To identify previous cases of CMV pharyngeal or laryngeal ulceration, we searched PubMed using the keywords “Cytomegalovirus”, “CMV”, “HIV”, “Pharyngeal” and “Laryngeal”. Additionally, we searched the references of published reports. Seven cases were identified, and they are listed, along with the present case, in Table 2. Two studies were excluded because they did not include enough information for evaluation [6, 7]. The average age of the patients was 40.3 ± 9.6 years, six were male, and one had died. CD4 cell count, HIV-1 RNA viral load and CMV DNA or antigen test was available in two cases. In one case, CD4 cell count was 2/ul, HIV-1 RNA viral load was 5.5*10^5/mL and CMV antigen was positive. In our case, CD4 cell count was 11/uL, HIV-1 RNA viral load was 3.1*10^5/mL and CMV antigen was positive. Two cases were not treated and regressed spontaneously, but the others were treated by ganciclovir or valganciclovir. In terms of treatment period, two cases and our case were treated for 2 weeks, one case was treated for 8 weeks. Diagnosis was achieved with one biopsy in five cases and two biopsies in one case. Additionally, it is only our case that describes CMV pharyngeal and laryngeal ulceration caused by IRIS, without typical manifestations such as retinitis, pneumonitis and hepatitis.

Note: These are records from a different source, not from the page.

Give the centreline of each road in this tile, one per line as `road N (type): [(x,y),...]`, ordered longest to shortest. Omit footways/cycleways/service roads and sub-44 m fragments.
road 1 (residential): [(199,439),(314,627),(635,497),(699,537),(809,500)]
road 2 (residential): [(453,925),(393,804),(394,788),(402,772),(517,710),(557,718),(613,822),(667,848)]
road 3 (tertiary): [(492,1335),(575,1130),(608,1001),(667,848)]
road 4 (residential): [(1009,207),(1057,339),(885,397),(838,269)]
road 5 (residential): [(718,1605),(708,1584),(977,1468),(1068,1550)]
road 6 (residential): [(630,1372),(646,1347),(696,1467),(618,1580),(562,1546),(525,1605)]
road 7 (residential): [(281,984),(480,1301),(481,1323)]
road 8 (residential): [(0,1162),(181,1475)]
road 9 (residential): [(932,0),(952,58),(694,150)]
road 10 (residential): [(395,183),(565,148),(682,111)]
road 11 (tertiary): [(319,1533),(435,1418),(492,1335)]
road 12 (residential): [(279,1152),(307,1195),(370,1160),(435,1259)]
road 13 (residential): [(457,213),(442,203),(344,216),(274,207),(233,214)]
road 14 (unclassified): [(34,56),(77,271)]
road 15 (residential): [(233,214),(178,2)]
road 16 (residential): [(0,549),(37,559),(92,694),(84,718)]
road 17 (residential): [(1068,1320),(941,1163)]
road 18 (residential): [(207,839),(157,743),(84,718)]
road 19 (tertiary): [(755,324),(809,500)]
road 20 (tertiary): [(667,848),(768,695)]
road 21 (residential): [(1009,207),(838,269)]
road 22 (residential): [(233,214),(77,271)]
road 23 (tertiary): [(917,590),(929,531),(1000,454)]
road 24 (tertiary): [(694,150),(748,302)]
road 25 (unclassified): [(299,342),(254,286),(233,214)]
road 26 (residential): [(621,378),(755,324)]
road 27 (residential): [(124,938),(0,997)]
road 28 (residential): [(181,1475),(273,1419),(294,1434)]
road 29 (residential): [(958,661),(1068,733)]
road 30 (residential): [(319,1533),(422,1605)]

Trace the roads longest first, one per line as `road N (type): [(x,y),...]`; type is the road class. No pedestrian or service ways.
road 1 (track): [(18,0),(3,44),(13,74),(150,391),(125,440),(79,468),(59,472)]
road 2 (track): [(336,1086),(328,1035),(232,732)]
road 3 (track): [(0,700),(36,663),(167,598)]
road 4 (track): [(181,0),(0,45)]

Our case required five biopsies for diagnosis. In one of the previous reports, the authors stated that histological diagnosis is vital for diagnosis of oropharyngeal ulcers caused by CMV because these lesions show various microscopic findings [3]. There are many differential diagnoses of pharyngeal ulceration and it is difficult to diagnose. If patients with HIV infection show refractory pharyngeal or laryngeal pain and ulceration, biopsy should be performed. Additionally, this case suggests that CMV IRIS could be the differential diagnosis when refractory pharyngeal or laryngeal ulceration is seen. In conclusion, if a patient has oropharyngeal ulcer with HIV infection, CMV infection should be considered as differential diagnosis.